Now that the schema is structurally correct (though the data might still contain nulls or duplicates), we load it into our **Staging Area** in PostgreSQL.

We use the table name `raw_sales` to indicate that this data has not yet undergone deep cleaning (duplicates removal, type casting, etc.).

> **Note:** We use `chunksize=10000` to optimize memory usage during the upload process, as the dataset contains over 1.25 million records.

In [8]:
# Initialize the engine
engine = get_db_engine()

# Define the table name. 
# 'raw_sales' indicates this data is structually correct but technically dirty (nulls, duplicates)
table_name = 'raw_sales'

if engine:
    try:
        print(f"Starting data load into '{table_name}'...")
        
        # Write records stored in a DataFrame to a SQL database.
        # chunksize=10000: Loads data in batches to avoid memory issues.
        df_fixed.to_sql(
            name=table_name, 
            con=engine, 
            if_exists='replace', 
            index=False,
            chunksize=10000 
        )
        
        print(f"Success! Loaded {len(df_fixed)} rows into table '{table_name}'.")
        
    except Exception as e:
        print(f"Error loading data to SQL: {e}")
else:
    print("Could not initiate database engine.")
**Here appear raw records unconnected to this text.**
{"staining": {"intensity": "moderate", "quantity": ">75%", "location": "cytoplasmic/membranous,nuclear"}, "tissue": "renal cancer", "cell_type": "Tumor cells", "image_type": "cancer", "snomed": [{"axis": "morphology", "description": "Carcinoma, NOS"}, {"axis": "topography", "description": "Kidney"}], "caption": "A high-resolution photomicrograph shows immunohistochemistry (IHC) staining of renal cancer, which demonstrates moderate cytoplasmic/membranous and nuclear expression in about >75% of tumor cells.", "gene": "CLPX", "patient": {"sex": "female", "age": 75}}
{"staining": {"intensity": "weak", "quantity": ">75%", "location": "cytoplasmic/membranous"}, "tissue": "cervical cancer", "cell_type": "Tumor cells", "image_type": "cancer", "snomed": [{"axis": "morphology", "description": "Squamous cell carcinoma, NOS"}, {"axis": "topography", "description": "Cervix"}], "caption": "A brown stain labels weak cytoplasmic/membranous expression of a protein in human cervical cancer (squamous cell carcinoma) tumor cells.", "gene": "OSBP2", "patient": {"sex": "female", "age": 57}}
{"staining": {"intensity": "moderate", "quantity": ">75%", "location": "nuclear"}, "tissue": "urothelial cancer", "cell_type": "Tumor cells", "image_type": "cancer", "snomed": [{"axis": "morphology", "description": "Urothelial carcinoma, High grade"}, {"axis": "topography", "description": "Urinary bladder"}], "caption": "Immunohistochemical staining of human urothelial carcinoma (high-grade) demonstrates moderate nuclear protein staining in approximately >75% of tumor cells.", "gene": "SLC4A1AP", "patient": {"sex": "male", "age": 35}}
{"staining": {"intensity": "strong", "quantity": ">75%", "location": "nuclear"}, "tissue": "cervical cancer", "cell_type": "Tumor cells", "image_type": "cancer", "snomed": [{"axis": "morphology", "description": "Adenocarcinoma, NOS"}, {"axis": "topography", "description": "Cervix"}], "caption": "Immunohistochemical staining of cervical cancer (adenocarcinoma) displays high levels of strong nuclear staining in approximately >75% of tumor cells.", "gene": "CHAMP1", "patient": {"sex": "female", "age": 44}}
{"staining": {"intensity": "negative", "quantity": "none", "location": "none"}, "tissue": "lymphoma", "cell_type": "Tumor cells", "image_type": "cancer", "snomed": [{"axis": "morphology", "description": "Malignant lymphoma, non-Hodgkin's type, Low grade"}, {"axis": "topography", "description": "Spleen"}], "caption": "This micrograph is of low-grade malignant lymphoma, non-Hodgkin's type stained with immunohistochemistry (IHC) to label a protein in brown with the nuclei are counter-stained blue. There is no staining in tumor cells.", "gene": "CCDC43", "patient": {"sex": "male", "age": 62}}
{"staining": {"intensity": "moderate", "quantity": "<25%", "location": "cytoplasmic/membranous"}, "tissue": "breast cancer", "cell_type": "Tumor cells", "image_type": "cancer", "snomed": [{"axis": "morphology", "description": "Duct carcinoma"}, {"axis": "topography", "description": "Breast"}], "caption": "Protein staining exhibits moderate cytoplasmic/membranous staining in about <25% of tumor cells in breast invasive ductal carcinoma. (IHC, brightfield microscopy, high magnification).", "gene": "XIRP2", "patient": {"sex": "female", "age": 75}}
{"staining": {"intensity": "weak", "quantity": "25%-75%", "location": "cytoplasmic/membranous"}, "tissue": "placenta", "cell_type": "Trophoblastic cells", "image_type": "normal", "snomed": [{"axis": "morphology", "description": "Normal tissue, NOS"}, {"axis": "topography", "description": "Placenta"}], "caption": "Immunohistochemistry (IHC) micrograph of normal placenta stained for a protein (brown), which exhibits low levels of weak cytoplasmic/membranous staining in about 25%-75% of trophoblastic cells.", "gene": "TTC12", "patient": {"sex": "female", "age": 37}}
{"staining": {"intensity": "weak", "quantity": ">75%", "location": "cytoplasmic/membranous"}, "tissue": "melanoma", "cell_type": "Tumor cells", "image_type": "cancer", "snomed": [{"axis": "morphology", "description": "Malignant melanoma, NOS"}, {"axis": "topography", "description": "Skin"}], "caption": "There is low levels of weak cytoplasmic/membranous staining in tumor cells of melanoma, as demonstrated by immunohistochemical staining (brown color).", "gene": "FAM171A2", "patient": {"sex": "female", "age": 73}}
Successfully created engine for database: hu_db
Starting data load into 'raw_sales'...
Success! Loaded 1250000 rows into table 'raw_sales'.


In [9]:
# Verification query
# We use pandas read_sql to quickly check the table existance and row count
try:
    with engine.connect() as connection:
        # Check first 5 rows from DB
        query_preview = f"SELECT * FROM {table_name} LIMIT 5;"
        df_check = pd.read_sql(query_preview, connection)
        
        # Check total count
        query_count = f"SELECT COUNT(*) as total_rows FROM {table_name};"
        df_count = pd.read_sql(query_count, connection)
        
        total_rows = df_count['total_rows'][0]
        print(f"Total rows in Database: {total_rows}")
        
    display(df_check)

except Exception as e:
    print(f"Verification failed: {e}")

Total rows in Database: 1250000


Unnamed: 0,City,Date,Product,Product_Type,Quantity,Unit_Price,Sales_Type,Client_Type,Discount,Shipping_Cost,Total_Sales
0,Santiago,2025-10-30,Arepa,Abarrotes,2.0,3681.0,Online,Minorista,0.2,0.0,5889.0
1,Córdoba,2025-11-17,Arepa,Abarrotes,7.0,2321.0,Distribuidor,Gobierno,0.15,0.0,13809.0
2,Barranquilla,2025-10-22,Leche,Lácteo,9.0,3540.0,Distribuidor,Gobierno,0.2,0.0,25488.0
3,New York,2025-10-20,Cereal,Lácteo,3.0,3287.0,Tienda_Física,Gobierno,0.05,0.0,9367.0
4,Madrid,2025-10-20,Leche,Hogar,2.0,3414.0,Distribuidor,Mayorista,0.0,0.0,6828.0


## 4. Validation & Conclusion

We successfully established a connection to the database and loaded the dataset.
- **Source:** `ventas.csv`
- **Destination:** PostgreSQL table `raw_sales`
- **Status:** Ready for Cleaning (HU 2)

The verification query confirms that the row count in the database matches the source dataframe.